• QUESTIONS TO ANSWER
a: In the forum thread about a filter that cannot be pushed via a join, what workaround does William Wong mention?
b: Continue the forum thread about a filter that cannot be pushed via a join, starting after its last sentence.

• SELECTED TEXT
# # #

Re: Filter cannot be pushed via a Join

Posted by Xiao Li <ga...@gmail.com>.
Hi, William,

Thanks for reporting it. Could you open a JIRA?

Cheers,

Xiao

William Wong <wi...@gmail.com> 于2019年6月18日周二 上午8:57写道:

> BTW, I noticed a workaround is creating a custom rule to remove 'empty
> local relation' from a union table. However, I am not 100% sure if it is
> the right approach.
>
> On Tue, Jun 18, 2019 at 11:53 PM William Wong <wi...@gmail.com>
> wrote:
>
>> Dear all,
>>
>> I am not sure if it is something expected or not, and should I report it
>> as a bug.  Basically, the constraints of a union table could be turned
>> empty if any subtable is turned into an empty local relation. The side
>> effect is filter cannot be inferred correctly (by
>> InferFiltersFromConstrains)
>>
>> We may reproduce the issue with the following setup:
>> 1) Prepare two tables:
>> * spark.sql("CREATE TABLE IF NOT EXISTS table1(id string, val string)
>> USING PARQUET");
>> * spark.sql("CREATE TABLE IF NOT EXISTS table2(id string, val string)
>> USING PARQUET");
>>
>> 2) Create a union view on table1.
>> * spark.sql("""
>>      | CREATE VIEW partitioned_table_1 AS
>>      | SELECT * FROM table1 WHERE id = 'a'
>>      | UNION ALL
>>      | SELECT * FROM table1 WHERE id = 'b'
>>      | UNION ALL
>>      | SELECT * FROM table1 WHERE id = 'c'
>>      | UNION ALL
>>      | SELECT * FROM table1 WHERE id NOT IN ('a','b','c')
>>      | """.stripMargin)
>>
>> 3) View the optimized plan of this SQL. The filter 't2.id = 'a'' cannot
>> be inferred. We can see that the constraints of the left table are empty.

# # #

[Stored items]
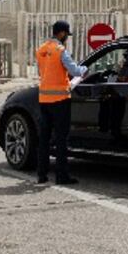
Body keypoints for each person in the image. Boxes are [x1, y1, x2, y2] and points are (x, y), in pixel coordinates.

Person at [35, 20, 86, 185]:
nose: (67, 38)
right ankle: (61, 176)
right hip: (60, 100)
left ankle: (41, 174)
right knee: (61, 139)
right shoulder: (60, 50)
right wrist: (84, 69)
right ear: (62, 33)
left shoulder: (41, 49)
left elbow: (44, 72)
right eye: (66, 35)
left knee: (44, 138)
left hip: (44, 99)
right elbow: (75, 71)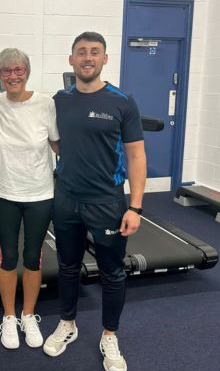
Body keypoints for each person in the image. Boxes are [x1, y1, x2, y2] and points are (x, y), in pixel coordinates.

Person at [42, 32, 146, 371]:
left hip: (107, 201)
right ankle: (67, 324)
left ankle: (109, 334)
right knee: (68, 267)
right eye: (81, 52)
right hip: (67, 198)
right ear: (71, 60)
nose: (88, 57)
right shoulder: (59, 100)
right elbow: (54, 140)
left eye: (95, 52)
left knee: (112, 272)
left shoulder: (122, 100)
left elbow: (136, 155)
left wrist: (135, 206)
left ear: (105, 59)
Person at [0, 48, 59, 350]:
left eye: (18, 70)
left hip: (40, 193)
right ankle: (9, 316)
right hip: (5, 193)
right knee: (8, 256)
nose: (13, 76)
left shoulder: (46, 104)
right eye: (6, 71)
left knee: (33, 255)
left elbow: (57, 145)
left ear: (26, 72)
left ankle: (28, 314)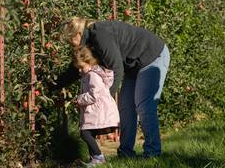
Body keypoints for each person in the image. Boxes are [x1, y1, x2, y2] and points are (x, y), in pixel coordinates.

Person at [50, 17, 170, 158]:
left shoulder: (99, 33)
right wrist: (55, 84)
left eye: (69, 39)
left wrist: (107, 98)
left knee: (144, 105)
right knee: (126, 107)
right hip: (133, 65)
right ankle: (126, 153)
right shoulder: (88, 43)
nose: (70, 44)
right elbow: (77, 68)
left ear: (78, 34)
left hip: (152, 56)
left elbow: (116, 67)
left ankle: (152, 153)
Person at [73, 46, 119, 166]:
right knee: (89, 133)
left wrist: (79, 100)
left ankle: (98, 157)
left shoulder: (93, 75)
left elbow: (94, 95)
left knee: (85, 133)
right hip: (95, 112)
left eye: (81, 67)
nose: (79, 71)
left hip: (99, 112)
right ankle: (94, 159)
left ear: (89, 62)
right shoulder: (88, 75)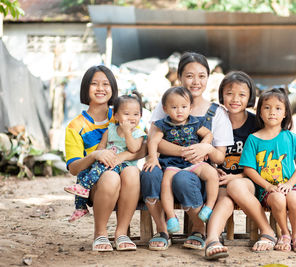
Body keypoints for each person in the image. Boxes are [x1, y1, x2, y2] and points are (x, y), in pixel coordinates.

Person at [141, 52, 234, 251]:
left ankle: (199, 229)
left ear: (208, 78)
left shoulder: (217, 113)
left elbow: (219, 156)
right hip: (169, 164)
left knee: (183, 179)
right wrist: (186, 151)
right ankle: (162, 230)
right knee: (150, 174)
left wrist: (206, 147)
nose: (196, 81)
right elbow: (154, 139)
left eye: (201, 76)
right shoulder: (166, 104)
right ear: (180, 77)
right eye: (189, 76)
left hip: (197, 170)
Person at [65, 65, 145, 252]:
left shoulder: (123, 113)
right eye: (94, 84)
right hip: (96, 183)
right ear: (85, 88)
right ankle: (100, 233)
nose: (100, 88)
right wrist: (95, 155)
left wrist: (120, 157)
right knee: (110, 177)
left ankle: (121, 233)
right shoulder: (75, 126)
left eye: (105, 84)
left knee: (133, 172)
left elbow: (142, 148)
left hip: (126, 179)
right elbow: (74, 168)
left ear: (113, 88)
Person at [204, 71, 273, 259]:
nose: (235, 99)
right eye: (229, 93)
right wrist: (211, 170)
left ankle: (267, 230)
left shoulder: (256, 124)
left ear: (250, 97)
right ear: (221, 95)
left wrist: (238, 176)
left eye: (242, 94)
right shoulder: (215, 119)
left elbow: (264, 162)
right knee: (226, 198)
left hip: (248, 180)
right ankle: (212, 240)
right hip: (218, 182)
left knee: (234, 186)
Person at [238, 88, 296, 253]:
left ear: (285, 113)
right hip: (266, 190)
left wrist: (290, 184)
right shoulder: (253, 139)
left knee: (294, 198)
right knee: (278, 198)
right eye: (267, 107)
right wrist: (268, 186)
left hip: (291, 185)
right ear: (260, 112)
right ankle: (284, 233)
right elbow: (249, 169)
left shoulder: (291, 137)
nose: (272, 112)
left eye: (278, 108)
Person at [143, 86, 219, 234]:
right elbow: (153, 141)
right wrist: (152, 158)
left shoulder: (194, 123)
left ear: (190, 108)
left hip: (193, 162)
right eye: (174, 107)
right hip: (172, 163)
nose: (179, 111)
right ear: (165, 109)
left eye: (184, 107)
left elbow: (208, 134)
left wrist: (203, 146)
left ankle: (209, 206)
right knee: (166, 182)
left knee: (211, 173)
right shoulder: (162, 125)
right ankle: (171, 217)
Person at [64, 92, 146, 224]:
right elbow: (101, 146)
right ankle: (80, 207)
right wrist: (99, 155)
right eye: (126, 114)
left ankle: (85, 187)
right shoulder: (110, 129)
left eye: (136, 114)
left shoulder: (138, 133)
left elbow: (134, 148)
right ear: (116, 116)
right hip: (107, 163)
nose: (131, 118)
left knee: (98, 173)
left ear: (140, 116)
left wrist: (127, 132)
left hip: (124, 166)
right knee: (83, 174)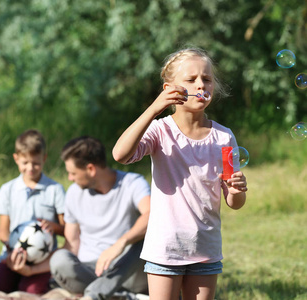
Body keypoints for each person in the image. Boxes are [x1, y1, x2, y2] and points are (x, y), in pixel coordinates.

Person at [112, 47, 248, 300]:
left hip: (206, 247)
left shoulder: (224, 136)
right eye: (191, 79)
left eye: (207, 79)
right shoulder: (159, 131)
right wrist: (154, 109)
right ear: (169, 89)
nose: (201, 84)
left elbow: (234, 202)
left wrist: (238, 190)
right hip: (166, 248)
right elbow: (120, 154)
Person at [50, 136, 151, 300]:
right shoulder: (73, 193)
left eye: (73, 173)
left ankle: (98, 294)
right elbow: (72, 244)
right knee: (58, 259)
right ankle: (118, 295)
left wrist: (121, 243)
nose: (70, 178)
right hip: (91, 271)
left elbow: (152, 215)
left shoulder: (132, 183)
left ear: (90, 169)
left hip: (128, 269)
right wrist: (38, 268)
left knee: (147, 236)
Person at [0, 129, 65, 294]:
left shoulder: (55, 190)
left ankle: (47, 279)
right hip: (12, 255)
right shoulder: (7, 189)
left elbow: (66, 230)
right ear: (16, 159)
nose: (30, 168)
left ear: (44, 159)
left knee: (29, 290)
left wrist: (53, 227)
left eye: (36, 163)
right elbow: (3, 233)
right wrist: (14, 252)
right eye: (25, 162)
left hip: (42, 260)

# # #

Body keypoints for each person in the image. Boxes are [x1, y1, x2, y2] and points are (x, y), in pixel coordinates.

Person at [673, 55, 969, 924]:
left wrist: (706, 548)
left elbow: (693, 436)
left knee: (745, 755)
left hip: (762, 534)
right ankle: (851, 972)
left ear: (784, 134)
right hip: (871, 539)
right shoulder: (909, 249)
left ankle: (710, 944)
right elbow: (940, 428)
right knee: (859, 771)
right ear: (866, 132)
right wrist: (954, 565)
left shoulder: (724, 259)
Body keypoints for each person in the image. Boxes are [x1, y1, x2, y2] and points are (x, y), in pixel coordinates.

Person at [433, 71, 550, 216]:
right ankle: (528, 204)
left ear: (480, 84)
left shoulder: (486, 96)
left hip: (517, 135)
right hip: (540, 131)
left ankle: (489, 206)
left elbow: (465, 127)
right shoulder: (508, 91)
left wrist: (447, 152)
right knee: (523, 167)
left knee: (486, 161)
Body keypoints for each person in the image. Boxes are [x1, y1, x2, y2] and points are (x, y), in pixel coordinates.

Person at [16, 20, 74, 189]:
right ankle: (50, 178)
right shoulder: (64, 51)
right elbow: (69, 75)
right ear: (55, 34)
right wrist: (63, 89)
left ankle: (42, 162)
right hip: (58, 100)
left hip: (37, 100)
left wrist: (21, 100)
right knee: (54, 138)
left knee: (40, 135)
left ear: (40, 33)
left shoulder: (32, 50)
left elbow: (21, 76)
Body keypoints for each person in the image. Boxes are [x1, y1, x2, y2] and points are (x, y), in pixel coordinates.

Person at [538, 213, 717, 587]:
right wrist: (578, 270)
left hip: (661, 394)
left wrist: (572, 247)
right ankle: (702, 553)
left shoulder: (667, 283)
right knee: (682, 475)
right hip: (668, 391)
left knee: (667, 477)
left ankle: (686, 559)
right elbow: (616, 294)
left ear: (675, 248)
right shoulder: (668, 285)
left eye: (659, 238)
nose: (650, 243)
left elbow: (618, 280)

# # #

• SOLVED PROBLEMS
a: Creating a custom rule to remove 'empty local relation' from a union table.

b:
>>
>> scala> spark.sql("SELECT * FROM partitioned_table_1 t1, table2 t2 WHERE
>> t1.id = t2.id AND t1.id = 'a'").queryExecution.optimizedPlan
>> res39: org.apache.spark.sql.catalyst.plans.logical.LogicalPlan =
>> Join Inner, (id#0 = id#4)
>> :- Union
>> :  :- Filter (isnotnull(id#0) && (id#0 = a))
>> :  :  +- Relation[id#0,val#1] parquet
>> :  :- LocalRelation <empty>, [id#0, val#1]
>> :  :- LocalRelation <empty>, [id#0, val#1]
>> :  +- Filter ((isnotnull(id#0) && NOT id#0 IN (a,b,c)) && (id#0 = a))
>> :     +- Relation[id#0,val#1] parquet
>> +- Filter isnotnull(id#4)
>>    +- Relation[id#4,val#5] parquet
>>
>> scala> spark.sql("SELECT * FROM partitioned_table_1 t1, table2 t2 WHERE
>> t1.id = t2.id AND t1.id =
>> 'a'").queryExecution.optimizedPlan.children(0).constraints
>> res40: org.apache.spark.sql.catalyst.expressions.ExpressionSet = Set()
>>
>> 4) Modified the query to avoid empty local relation. The filter 't2.id
>> in ('a','b','c','d')' is then inferred properly. The constraints of the
>> left table are not empty as well.
>>
>> scala> spark.sql("SELECT * FROM partitioned_table_1 t1, table2 t2 WHERE
>> t1.id = t2.id AND t1.id IN
>> ('a','b','c','d')").queryExecution.optimizedPlan
>> res42: org.apache.spark.sql.catalyst.plans.logical.LogicalPlan =
>> Join Inner, (id#0 = id#4)
>> :- Union
>> :  :- Filter ((isnotnull(id#0) && (id#0 = a)) && id#0 IN (a,b,c,d))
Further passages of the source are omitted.